Interesting how two types of doctors, whose degrees are only separated by one letter, “M” vs “N” can be so divergent on their respective views about cleansing.
My Colonaide Experience
From my experience, I found the psyllium powder mix to be of high quality, although too sweet for my palate. Yes, there’s stevia in there, a good choice for a sweetener, but unnecessary in my view. I also wonder how the herbs embedded in the psyllium powder can have a chance to get into the body since the powder quickly gels when in liquid, and thereby becomes an absorber, not an emitter of material. So, how does the herbs get out of the gel, I wonder?
The tea tasted fine. I didn’t pay attention to how long it seeped, although it certainly was longer than ten minutes right from the start. This might have contributed to a slight underarm rash (which I have gotten in spades when doing heavy duty cleanses and fail to do enough detoxing bathing), and a slight headache one evening.
My weight stayed the same, which is no surprise since this cleanse didn’t require that one’s diet change at all.
My elimination didn’t stay the same.
Any good cleanse will quickly change your elimination in several ways – there will be more of it, with a different consistency, color, odor and contents of the stuff eliminated. Everyone’s different, but over the course of this 14 day cleanse, you can expect your stool to loosen, go from very dark to light, go from oder-full to oder-less, reduce your use of toilet tissue (clean as a whistle!) and potentially contain things that will remind you of parasites, cause they probably are. Yes, most of us have them, and that will be one big surprise. The other will be the amount of material evacuated. “Where did all that come from?!”, you’ll be muttering.

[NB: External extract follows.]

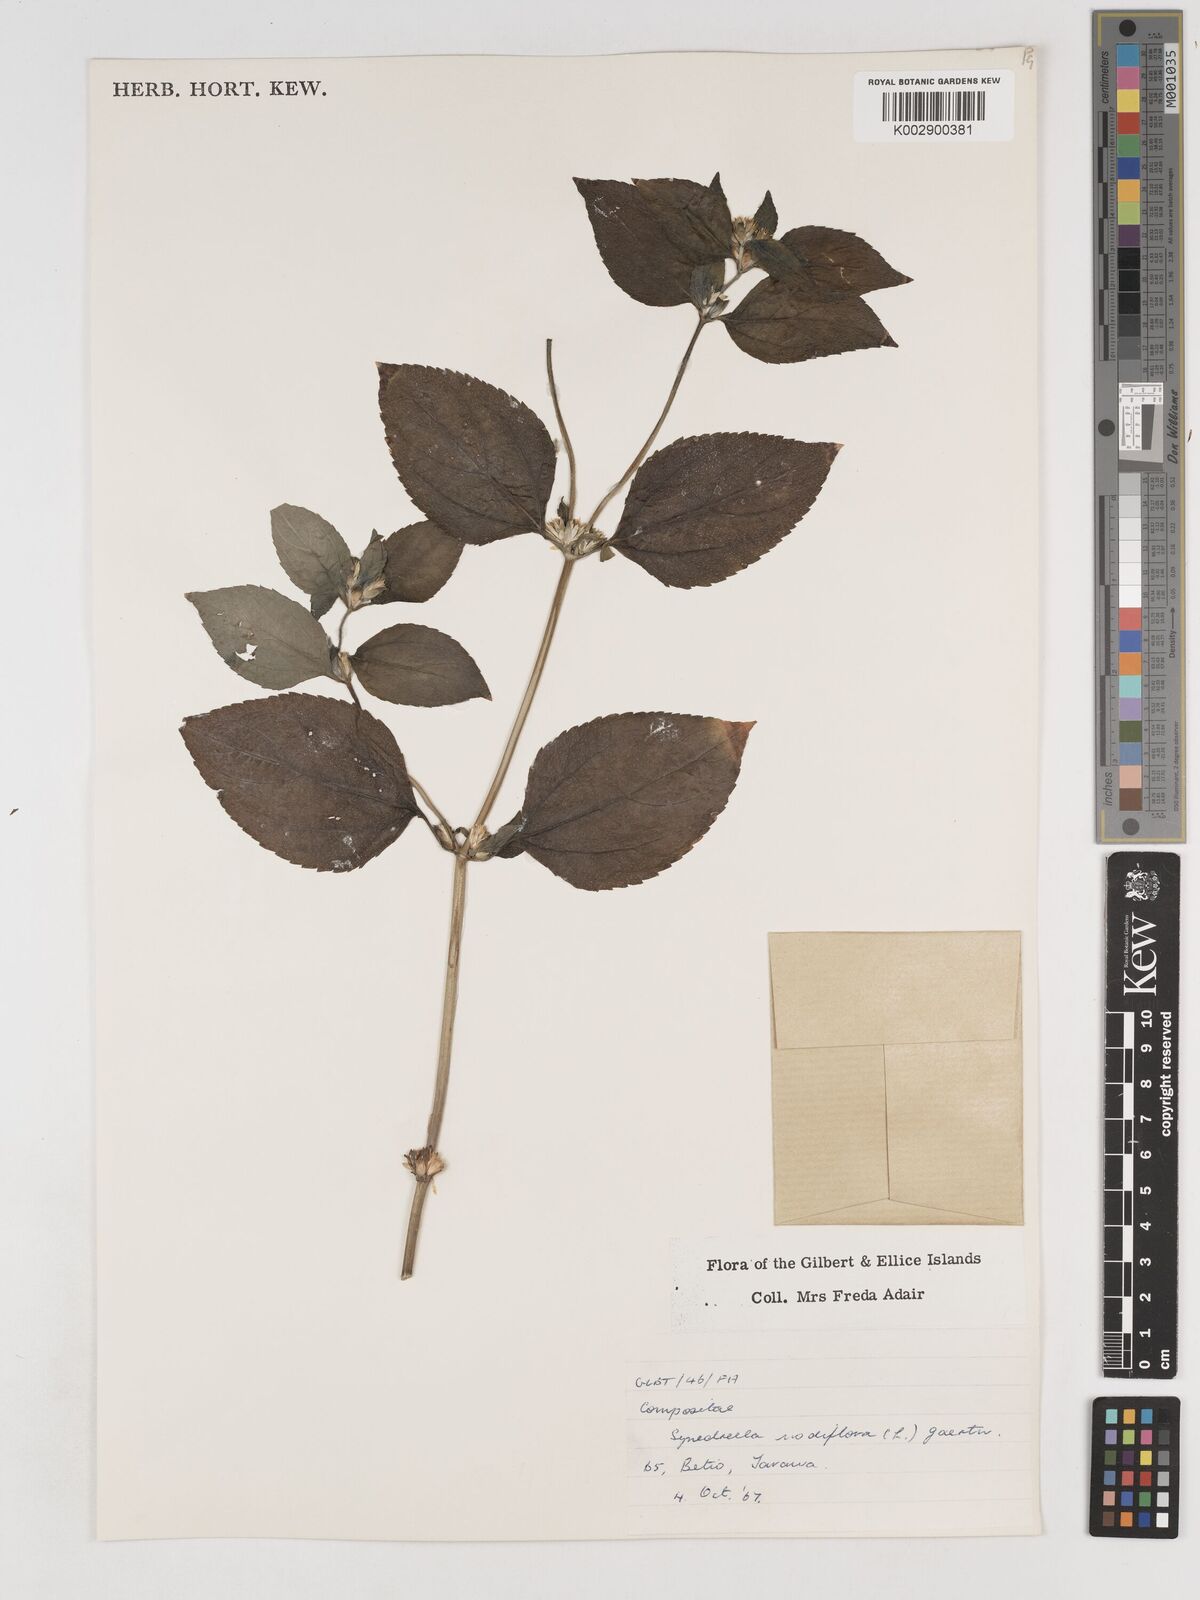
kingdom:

About four days into the cleanse, as mentioned, I did experience a slight headache and soon after that some red blotches under my arms. Neither of these conditions are unique to me, given all the cleanses I’ve done, and both make sense as part of the so-called “detox effect”, but I can’t necessarily connect them to this cleanse. If they had became a nuisance, I would have taken a detox bath (click and scroll down to the bottom) to help purge the toxins that might have been behind these physical changes.
Although it wasn’t a recommended part of the cleanse per se, I did take probiotics before going to bed. I strongly suggest taking proboitics when cleansing. Those herbs and psyllium powder may disrupt the natural balance of bacteria in your gut et al (if you’re one of the few who is in balance), so do yourself a favor and ingest probiotics. I take these: Pro-Dophilus With FOS.

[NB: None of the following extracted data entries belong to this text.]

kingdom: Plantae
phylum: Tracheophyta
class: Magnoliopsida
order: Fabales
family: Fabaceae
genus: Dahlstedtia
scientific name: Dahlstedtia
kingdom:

Go for it. I mean, I have no way of knowing if this is the best simple cleanse you can do, but I do believe that it will be worthwhile for most people. Frankly, I think I’d feel that way about any cleanse made of good quality products, because given that most of us fill our gut with heavy antibiotic-laced meats, crappy simple manufactured carbs and artery-clogging fats, a colon cleanse may be just what the doctor ordered; that is, if there’s a “ND” not a “MD” after the name.